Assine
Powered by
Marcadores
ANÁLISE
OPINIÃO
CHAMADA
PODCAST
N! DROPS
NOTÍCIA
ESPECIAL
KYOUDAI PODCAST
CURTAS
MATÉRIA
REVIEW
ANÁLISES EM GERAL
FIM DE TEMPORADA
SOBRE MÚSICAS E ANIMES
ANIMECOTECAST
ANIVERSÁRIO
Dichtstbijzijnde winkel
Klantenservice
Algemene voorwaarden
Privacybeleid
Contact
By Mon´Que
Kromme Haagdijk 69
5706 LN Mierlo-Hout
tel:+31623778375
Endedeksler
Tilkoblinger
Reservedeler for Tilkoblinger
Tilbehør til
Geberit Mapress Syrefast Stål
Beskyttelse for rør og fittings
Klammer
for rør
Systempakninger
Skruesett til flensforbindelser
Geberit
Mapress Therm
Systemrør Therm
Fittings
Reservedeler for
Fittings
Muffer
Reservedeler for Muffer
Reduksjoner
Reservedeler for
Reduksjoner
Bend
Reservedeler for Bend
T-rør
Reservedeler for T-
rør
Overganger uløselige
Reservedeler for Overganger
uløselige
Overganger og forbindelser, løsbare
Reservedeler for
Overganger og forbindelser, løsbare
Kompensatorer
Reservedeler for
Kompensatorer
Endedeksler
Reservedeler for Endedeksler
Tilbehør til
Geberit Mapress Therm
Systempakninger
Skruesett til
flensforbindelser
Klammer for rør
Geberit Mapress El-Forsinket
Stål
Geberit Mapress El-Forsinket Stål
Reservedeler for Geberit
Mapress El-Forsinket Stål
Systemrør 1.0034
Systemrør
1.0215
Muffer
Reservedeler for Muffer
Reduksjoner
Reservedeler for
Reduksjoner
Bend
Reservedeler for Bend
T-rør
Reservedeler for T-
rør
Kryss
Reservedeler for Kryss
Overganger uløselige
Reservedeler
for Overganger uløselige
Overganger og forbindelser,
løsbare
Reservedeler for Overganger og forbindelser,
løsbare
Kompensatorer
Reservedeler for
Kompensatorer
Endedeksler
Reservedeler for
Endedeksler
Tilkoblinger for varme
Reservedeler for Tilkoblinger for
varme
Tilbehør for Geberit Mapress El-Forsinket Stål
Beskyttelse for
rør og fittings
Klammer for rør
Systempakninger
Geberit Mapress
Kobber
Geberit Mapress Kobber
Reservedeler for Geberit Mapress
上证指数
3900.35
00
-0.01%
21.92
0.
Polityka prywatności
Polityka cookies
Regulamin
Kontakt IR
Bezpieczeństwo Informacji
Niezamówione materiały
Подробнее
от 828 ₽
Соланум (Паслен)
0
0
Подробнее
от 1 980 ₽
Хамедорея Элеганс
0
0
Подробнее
-*-*-
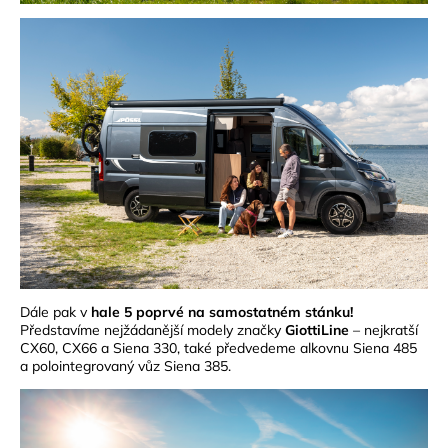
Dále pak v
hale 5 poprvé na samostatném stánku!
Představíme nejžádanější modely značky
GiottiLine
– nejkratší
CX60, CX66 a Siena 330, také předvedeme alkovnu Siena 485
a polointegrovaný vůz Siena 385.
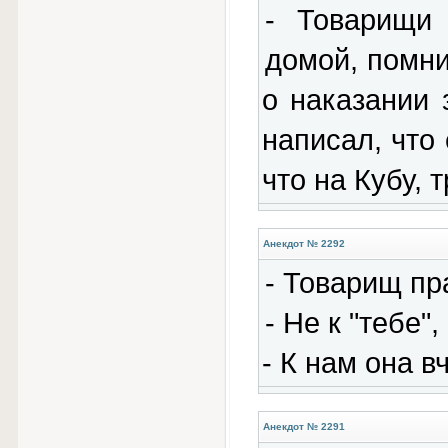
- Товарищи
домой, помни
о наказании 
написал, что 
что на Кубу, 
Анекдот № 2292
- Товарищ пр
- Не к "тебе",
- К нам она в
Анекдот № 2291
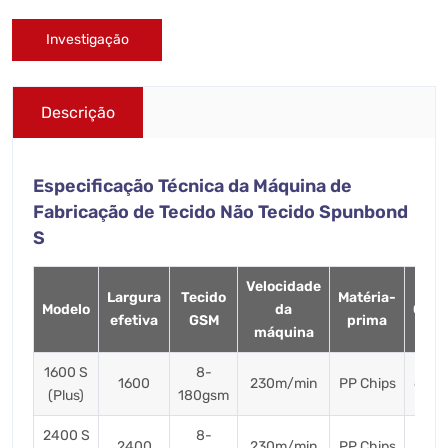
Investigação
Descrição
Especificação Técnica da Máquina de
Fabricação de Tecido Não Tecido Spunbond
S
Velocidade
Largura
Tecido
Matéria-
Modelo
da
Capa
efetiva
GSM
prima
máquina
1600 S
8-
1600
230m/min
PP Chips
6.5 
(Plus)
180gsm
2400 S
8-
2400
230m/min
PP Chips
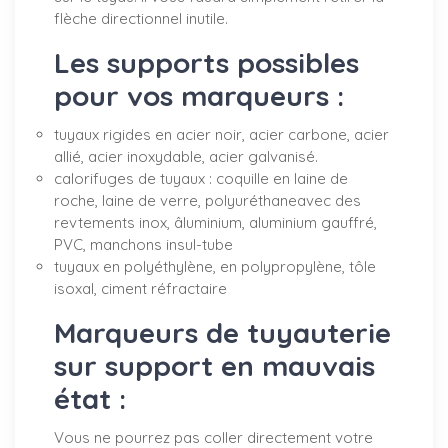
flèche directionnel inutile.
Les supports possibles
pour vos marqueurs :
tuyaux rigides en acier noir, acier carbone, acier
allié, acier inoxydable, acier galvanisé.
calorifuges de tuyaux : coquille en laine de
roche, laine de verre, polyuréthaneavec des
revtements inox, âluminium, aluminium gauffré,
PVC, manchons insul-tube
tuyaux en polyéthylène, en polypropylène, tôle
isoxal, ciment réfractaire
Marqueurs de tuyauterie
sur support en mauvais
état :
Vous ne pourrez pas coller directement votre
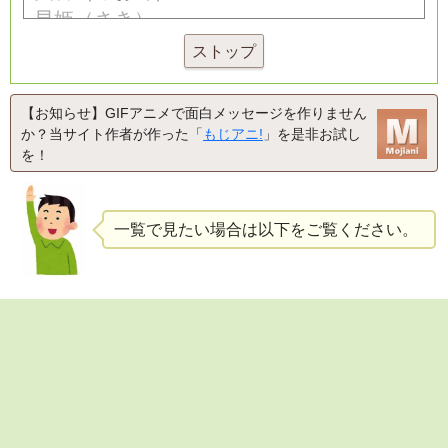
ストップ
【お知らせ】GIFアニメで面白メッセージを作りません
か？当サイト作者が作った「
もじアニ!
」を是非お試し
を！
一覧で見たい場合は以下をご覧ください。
-*-*-
• Exercise directions
Scan the data above for the word "Overganger" and report every line where it is found.

• Task output
Overganger uløselige
Reservedeler for Overganger
Overganger og forbindelser, løsbare
Overganger og forbindelser, løsbare
Overganger uløselige
for Overganger uløselige
Overganger og forbindelser,
Reservedeler for Overganger og forbindelser,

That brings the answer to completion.